## Description of the task
Each line of the material must be repeated precisely, with the pictures left out.

## Data entries
───

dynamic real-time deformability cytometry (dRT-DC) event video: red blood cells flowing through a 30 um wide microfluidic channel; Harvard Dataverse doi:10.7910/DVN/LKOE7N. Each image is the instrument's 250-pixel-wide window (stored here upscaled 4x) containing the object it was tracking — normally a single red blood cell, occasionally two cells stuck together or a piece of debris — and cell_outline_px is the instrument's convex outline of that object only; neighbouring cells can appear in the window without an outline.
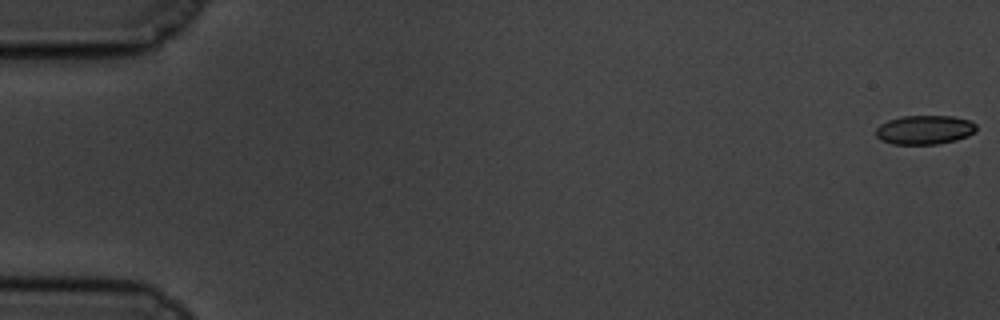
{"species": "common noctule bat (a hibernating species)", "species_latin": "Nyctalus noctula", "temperature_condition": "cold", "stored_images_in_passage": 59, "camera_frame_rate_fps": 3000, "um_per_image_px": 0.085, "animal": {"sex": "male", "body_mass_g": 19.5, "forearm_length_mm": 54.6}, "frame": {"image": 1, "passage_image": 1, "time_ms": 0.0, "image_size_px": [1000, 320], "cell_outline_px": [[976, 132], [968, 136], [956, 140], [936, 144], [892, 144], [880, 140], [876, 136], [876, 128], [880, 124], [888, 120], [904, 116], [952, 116], [972, 120], [976, 124]], "centroid_in_image_um": [78.61, 11.03], "position_along_channel_um": 6.4, "area_um2": 17.17}}
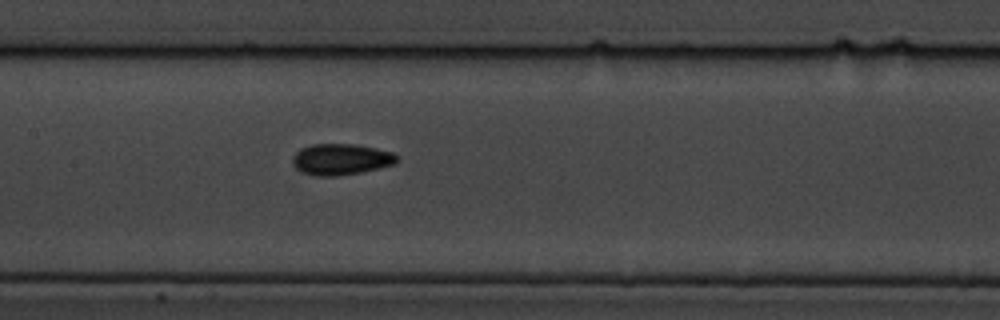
{"frame": {"image": 2, "passage_image": 29, "time_ms": 9.333, "image_size_px": [1000, 320], "cell_outline_px": [[400, 160], [396, 164], [380, 168], [360, 172], [336, 176], [316, 176], [300, 172], [292, 164], [292, 156], [300, 148], [312, 144], [352, 144], [376, 148], [392, 152], [400, 156]], "centroid_in_image_um": [28.99, 13.54], "position_along_channel_um": 178.4, "area_um2": 19.25}}
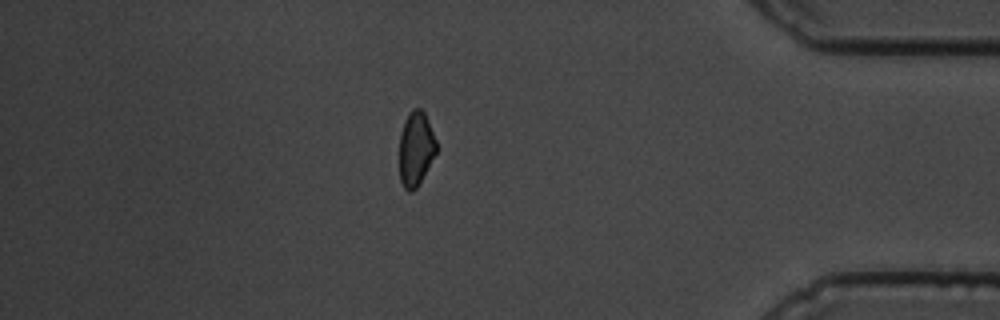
{"frame": {"image": 3, "passage_image": 51, "time_ms": 16.667, "image_size_px": [1000, 320], "cell_outline_px": [[436, 152], [416, 188], [412, 192], [408, 192], [404, 188], [400, 180], [400, 132], [404, 120], [408, 112], [412, 108], [420, 108], [424, 112], [428, 120], [436, 140]], "centroid_in_image_um": [35.33, 12.61], "position_along_channel_um": 399.9, "area_um2": 15.95}}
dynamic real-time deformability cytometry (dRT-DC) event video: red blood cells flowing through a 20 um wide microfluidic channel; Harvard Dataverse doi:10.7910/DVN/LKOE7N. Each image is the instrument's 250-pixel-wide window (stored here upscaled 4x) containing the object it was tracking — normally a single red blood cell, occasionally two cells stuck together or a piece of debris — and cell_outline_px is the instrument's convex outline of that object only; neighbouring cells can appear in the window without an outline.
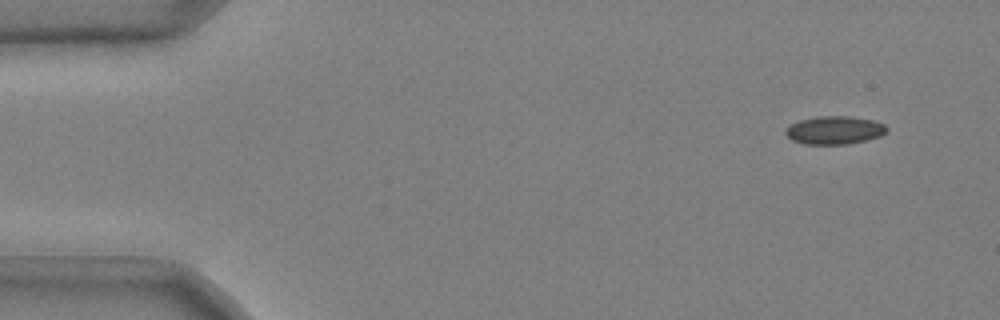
{"species": "common noctule bat (a hibernating species)", "species_latin": "Nyctalus noctula", "temperature_condition": "cold", "stored_images_in_passage": 46, "camera_frame_rate_fps": 3000, "um_per_image_px": 0.085, "animal": {"sex": "male", "body_mass_g": 20.4}, "frame": {"image": 1, "passage_image": 1, "time_ms": 0.0, "image_size_px": [1000, 320], "cell_outline_px": [[888, 132], [880, 136], [868, 140], [848, 144], [804, 144], [792, 140], [784, 132], [792, 124], [800, 120], [816, 116], [848, 116], [872, 120], [884, 124], [888, 128]], "centroid_in_image_um": [70.97, 11.07], "position_along_channel_um": 14.0, "area_um2": 16.59}}
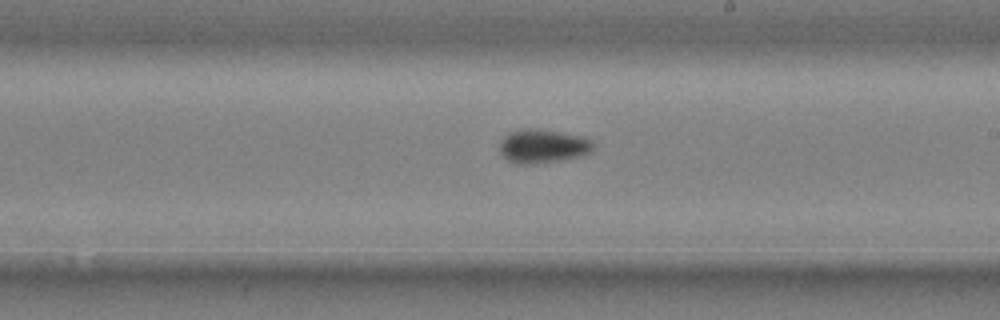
{"frame": {"image": 2, "passage_image": 28, "time_ms": 9.0, "image_size_px": [1000, 320], "cell_outline_px": [[592, 152], [580, 156], [560, 160], [536, 164], [516, 164], [508, 160], [500, 152], [500, 140], [508, 132], [520, 128], [532, 128], [560, 132], [584, 136], [592, 140]], "centroid_in_image_um": [46.12, 12.41], "position_along_channel_um": 242.9, "area_um2": 18.61}}
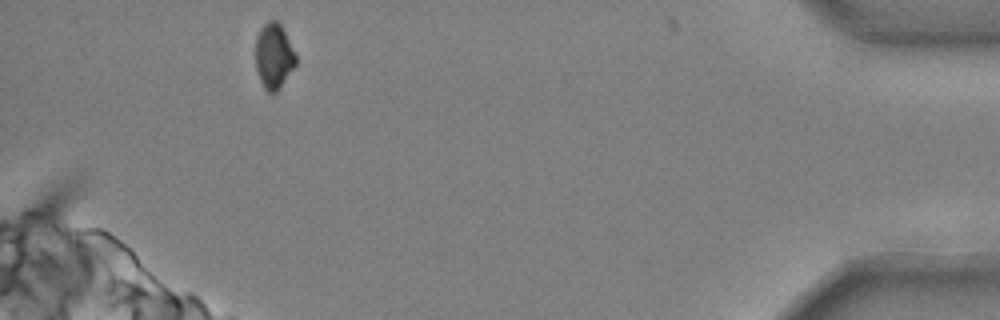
{"frame": {"image": 3, "passage_image": 46, "time_ms": 15.0, "image_size_px": [1000, 320], "cell_outline_px": [[296, 64], [280, 88], [276, 92], [268, 92], [264, 88], [260, 80], [256, 68], [256, 36], [260, 28], [268, 20], [276, 20], [280, 24], [296, 56]], "centroid_in_image_um": [23.26, 4.77], "position_along_channel_um": 411.9, "area_um2": 15.14}, "authors_computed_cell_mechanics": {"area_um2": 16.9065, "velocity_mm_per_s": 3.6952, "shape_relaxation_time_tau1_ms": 9.3373, "shape_relaxation_time_tau2_ms": null, "deformation_change_tau1": 0.1474, "deformation_change_tau2": null}}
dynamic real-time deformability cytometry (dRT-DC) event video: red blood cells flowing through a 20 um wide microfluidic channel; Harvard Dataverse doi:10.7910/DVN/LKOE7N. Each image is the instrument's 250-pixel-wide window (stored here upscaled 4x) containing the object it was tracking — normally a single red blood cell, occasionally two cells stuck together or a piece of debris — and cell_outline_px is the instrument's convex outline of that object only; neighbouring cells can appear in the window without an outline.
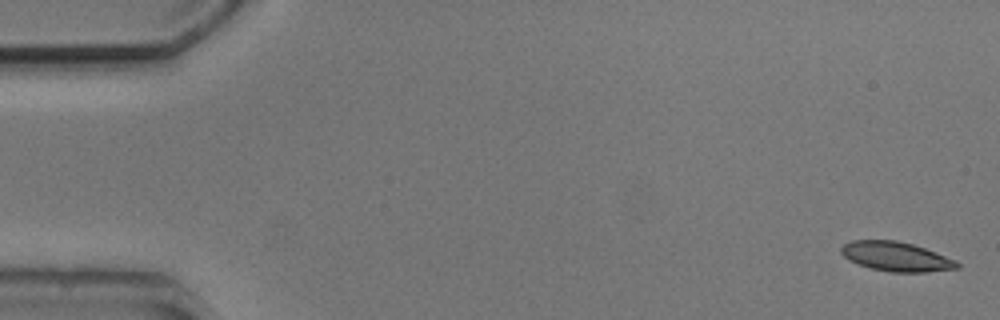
{"species": "common noctule bat (a hibernating species)", "species_latin": "Nyctalus noctula", "temperature_condition": "cold", "stored_images_in_passage": 4, "camera_frame_rate_fps": 3000, "um_per_image_px": 0.085, "animal": {"sex": "male", "body_mass_g": 20.5, "forearm_length_mm": 52.5}, "frame": {"image": 1, "passage_image": 1, "time_ms": 0.0, "image_size_px": [1000, 320], "cell_outline_px": [[960, 268], [928, 272], [888, 272], [868, 268], [848, 260], [840, 252], [840, 248], [844, 244], [852, 240], [896, 240], [912, 244], [936, 252], [956, 260], [960, 264]], "centroid_in_image_um": [76.16, 21.82], "position_along_channel_um": 8.8, "area_um2": 20.06}}
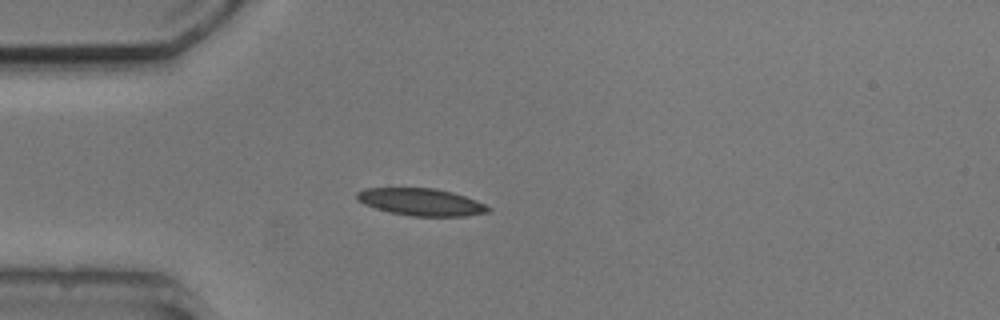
{"frame": {"image": 2, "passage_image": 4, "time_ms": 4.333, "image_size_px": [1000, 320], "cell_outline_px": [[492, 208], [488, 212], [464, 216], [412, 216], [388, 212], [364, 204], [356, 200], [356, 192], [364, 188], [436, 188], [452, 192], [476, 200]], "centroid_in_image_um": [35.76, 17.17], "position_along_channel_um": 49.2, "area_um2": 20.87}}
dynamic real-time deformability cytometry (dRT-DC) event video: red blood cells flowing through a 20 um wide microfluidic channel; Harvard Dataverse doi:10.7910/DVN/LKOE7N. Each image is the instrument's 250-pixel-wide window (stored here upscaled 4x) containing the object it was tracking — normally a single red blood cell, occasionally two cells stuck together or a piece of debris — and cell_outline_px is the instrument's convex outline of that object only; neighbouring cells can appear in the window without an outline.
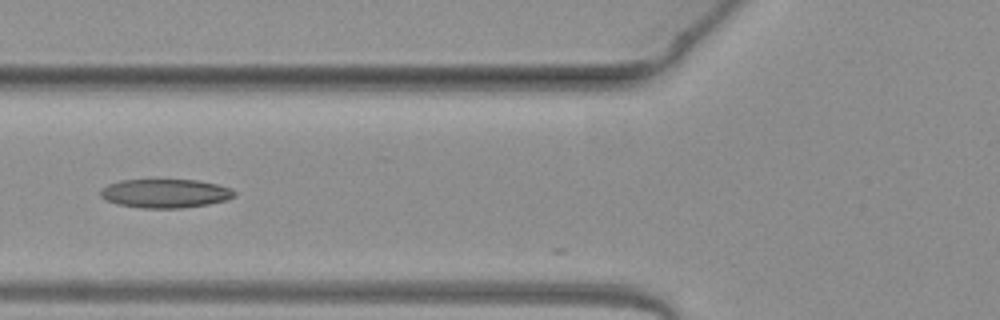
{"species": "common noctule bat (a hibernating species)", "species_latin": "Nyctalus noctula", "temperature_condition": "warm", "stored_images_in_passage": 3, "camera_frame_rate_fps": 3000, "um_per_image_px": 0.085, "animal": {"sex": "female", "body_mass_g": 19.3, "forearm_length_mm": 54.1}, "frame": {"image": 1, "passage_image": 2, "time_ms": 0.333, "image_size_px": [1000, 320], "cell_outline_px": [[236, 196], [224, 200], [208, 204], [180, 208], [140, 208], [116, 204], [104, 200], [100, 196], [100, 192], [108, 184], [120, 180], [196, 180], [216, 184], [232, 188], [236, 192]], "centroid_in_image_um": [14.03, 16.44], "position_along_channel_um": 111.8, "area_um2": 22.48}}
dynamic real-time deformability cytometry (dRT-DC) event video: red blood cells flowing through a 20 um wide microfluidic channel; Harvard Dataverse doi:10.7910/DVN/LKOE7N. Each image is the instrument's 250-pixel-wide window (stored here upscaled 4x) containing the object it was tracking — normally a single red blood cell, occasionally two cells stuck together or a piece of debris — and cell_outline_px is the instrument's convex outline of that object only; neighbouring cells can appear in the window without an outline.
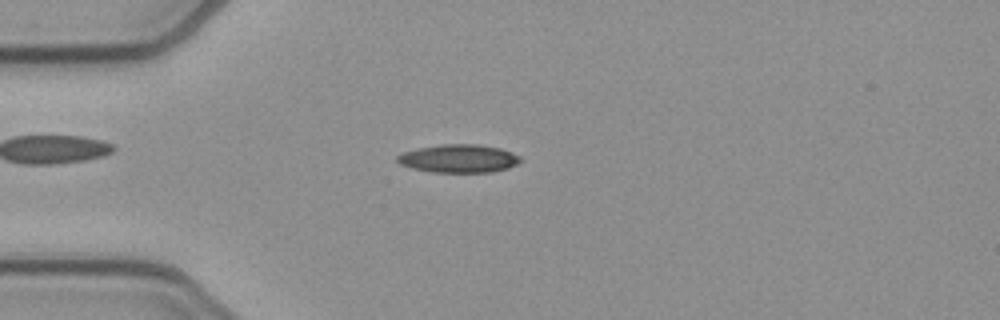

───

## Answer to the problem
dynamic real-time deformability cytometry (dRT-DC) event video: red blood cells flowing through a 30 um wide microfluidic channel; Harvard Dataverse doi:10.7910/DVN/LKOE7N. Each image is the instrument's 250-pixel-wide window (stored here upscaled 4x) containing the object it was tracking — normally a single red blood cell, occasionally two cells stuck together or a piece of debris — and cell_outline_px is the instrument's convex outline of that object only; neighbouring cells can appear in the window without an outline.
{"species": "common noctule bat (a hibernating species)", "species_latin": "Nyctalus noctula", "temperature_condition": "cold", "stored_images_in_passage": 59, "camera_frame_rate_fps": 3000, "um_per_image_px": 0.085, "animal": {"sex": "male", "body_mass_g": 19.5, "forearm_length_mm": 54.6}, "frame": {"image": 1, "passage_image": 1, "time_ms": 0.0, "image_size_px": [1000, 320], "cell_outline_px": [[976, 132], [968, 136], [956, 140], [936, 144], [892, 144], [880, 140], [876, 136], [876, 128], [880, 124], [888, 120], [904, 116], [952, 116], [972, 120], [976, 124]], "centroid_in_image_um": [78.61, 11.03], "position_along_channel_um": 6.4, "area_um2": 17.17}}
{"frame": {"image": 2, "passage_image": 29, "time_ms": 9.333, "image_size_px": [1000, 320], "cell_outline_px": [[400, 160], [396, 164], [380, 168], [360, 172], [336, 176], [316, 176], [300, 172], [292, 164], [292, 156], [300, 148], [312, 144], [352, 144], [376, 148], [392, 152], [400, 156]], "centroid_in_image_um": [28.99, 13.54], "position_along_channel_um": 178.4, "area_um2": 19.25}}
{"frame": {"image": 3, "passage_image": 51, "time_ms": 16.667, "image_size_px": [1000, 320], "cell_outline_px": [[436, 152], [416, 188], [412, 192], [408, 192], [404, 188], [400, 180], [400, 132], [404, 120], [408, 112], [412, 108], [420, 108], [424, 112], [428, 120], [436, 140]], "centroid_in_image_um": [35.33, 12.61], "position_along_channel_um": 399.9, "area_um2": 15.95}}
dynamic real-time deformability cytometry (dRT-DC) event video: red blood cells flowing through a 20 um wide microfluidic channel; Harvard Dataverse doi:10.7910/DVN/LKOE7N. Each image is the instrument's 250-pixel-wide window (stored here upscaled 4x) containing the object it was tracking — normally a single red blood cell, occasionally two cells stuck together or a piece of debris — and cell_outline_px is the instrument's convex outline of that object only; neighbouring cells can appear in the window without an outline.
{"species": "common noctule bat (a hibernating species)", "species_latin": "Nyctalus noctula", "temperature_condition": "cold", "stored_images_in_passage": 46, "camera_frame_rate_fps": 3000, "um_per_image_px": 0.085, "animal": {"sex": "male", "body_mass_g": 20.4}, "frame": {"image": 1, "passage_image": 1, "time_ms": 0.0, "image_size_px": [1000, 320], "cell_outline_px": [[888, 132], [880, 136], [868, 140], [848, 144], [804, 144], [792, 140], [784, 132], [792, 124], [800, 120], [816, 116], [848, 116], [872, 120], [884, 124], [888, 128]], "centroid_in_image_um": [70.97, 11.07], "position_along_channel_um": 14.0, "area_um2": 16.59}}
{"frame": {"image": 2, "passage_image": 28, "time_ms": 9.0, "image_size_px": [1000, 320], "cell_outline_px": [[592, 152], [580, 156], [560, 160], [536, 164], [516, 164], [508, 160], [500, 152], [500, 140], [508, 132], [520, 128], [532, 128], [560, 132], [584, 136], [592, 140]], "centroid_in_image_um": [46.12, 12.41], "position_along_channel_um": 242.9, "area_um2": 18.61}}
{"frame": {"image": 3, "passage_image": 46, "time_ms": 15.0, "image_size_px": [1000, 320], "cell_outline_px": [[296, 64], [280, 88], [276, 92], [268, 92], [264, 88], [260, 80], [256, 68], [256, 36], [260, 28], [268, 20], [276, 20], [280, 24], [296, 56]], "centroid_in_image_um": [23.26, 4.77], "position_along_channel_um": 411.9, "area_um2": 15.14}, "authors_computed_cell_mechanics": {"area_um2": 16.9065, "velocity_mm_per_s": 3.6952, "shape_relaxation_time_tau1_ms": 9.3373, "shape_relaxation_time_tau2_ms": null, "deformation_change_tau1": 0.1474, "deformation_change_tau2": null}}
dynamic real-time deformability cytometry (dRT-DC) event video: red blood cells flowing through a 20 um wide microfluidic channel; Harvard Dataverse doi:10.7910/DVN/LKOE7N. Each image is the instrument's 250-pixel-wide window (stored here upscaled 4x) containing the object it was tracking — normally a single red blood cell, occasionally two cells stuck together or a piece of debris — and cell_outline_px is the instrument's convex outline of that object only; neighbouring cells can appear in the window without an outline.
{"species": "common noctule bat (a hibernating species)", "species_latin": "Nyctalus noctula", "temperature_condition": "cold", "stored_images_in_passage": 4, "camera_frame_rate_fps": 3000, "um_per_image_px": 0.085, "animal": {"sex": "male", "body_mass_g": 20.5, "forearm_length_mm": 52.5}, "frame": {"image": 1, "passage_image": 1, "time_ms": 0.0, "image_size_px": [1000, 320], "cell_outline_px": [[960, 268], [928, 272], [888, 272], [868, 268], [848, 260], [840, 252], [840, 248], [844, 244], [852, 240], [896, 240], [912, 244], [936, 252], [956, 260], [960, 264]], "centroid_in_image_um": [76.16, 21.82], "position_along_channel_um": 8.8, "area_um2": 20.06}}
{"frame": {"image": 2, "passage_image": 4, "time_ms": 4.333, "image_size_px": [1000, 320], "cell_outline_px": [[492, 208], [488, 212], [464, 216], [412, 216], [388, 212], [364, 204], [356, 200], [356, 192], [364, 188], [436, 188], [452, 192], [476, 200]], "centroid_in_image_um": [35.76, 17.17], "position_along_channel_um": 49.2, "area_um2": 20.87}}
dynamic real-time deformability cytometry (dRT-DC) event video: red blood cells flowing through a 20 um wide microfluidic channel; Harvard Dataverse doi:10.7910/DVN/LKOE7N. Each image is the instrument's 250-pixel-wide window (stored here upscaled 4x) containing the object it was tracking — normally a single red blood cell, occasionally two cells stuck together or a piece of debris — and cell_outline_px is the instrument's convex outline of that object only; neighbouring cells can appear in the window without an outline.
{"species": "common noctule bat (a hibernating species)", "species_latin": "Nyctalus noctula", "temperature_condition": "warm", "stored_images_in_passage": 3, "camera_frame_rate_fps": 3000, "um_per_image_px": 0.085, "animal": {"sex": "female", "body_mass_g": 19.3, "forearm_length_mm": 54.1}, "frame": {"image": 1, "passage_image": 2, "time_ms": 0.333, "image_size_px": [1000, 320], "cell_outline_px": [[236, 196], [224, 200], [208, 204], [180, 208], [140, 208], [116, 204], [104, 200], [100, 196], [100, 192], [108, 184], [120, 180], [196, 180], [216, 184], [232, 188], [236, 192]], "centroid_in_image_um": [14.03, 16.44], "position_along_channel_um": 111.8, "area_um2": 22.48}}
dynamic real-time deformability cytometry (dRT-DC) event video: red blood cells flowing through a 20 um wide microfluidic channel; Harvard Dataverse doi:10.7910/DVN/LKOE7N. Each image is the instrument's 250-pixel-wide window (stored here upscaled 4x) containing the object it was tracking — normally a single red blood cell, occasionally two cells stuck together or a piece of debris — and cell_outline_px is the instrument's convex outline of that object only; neighbouring cells can appear in the window without an outline.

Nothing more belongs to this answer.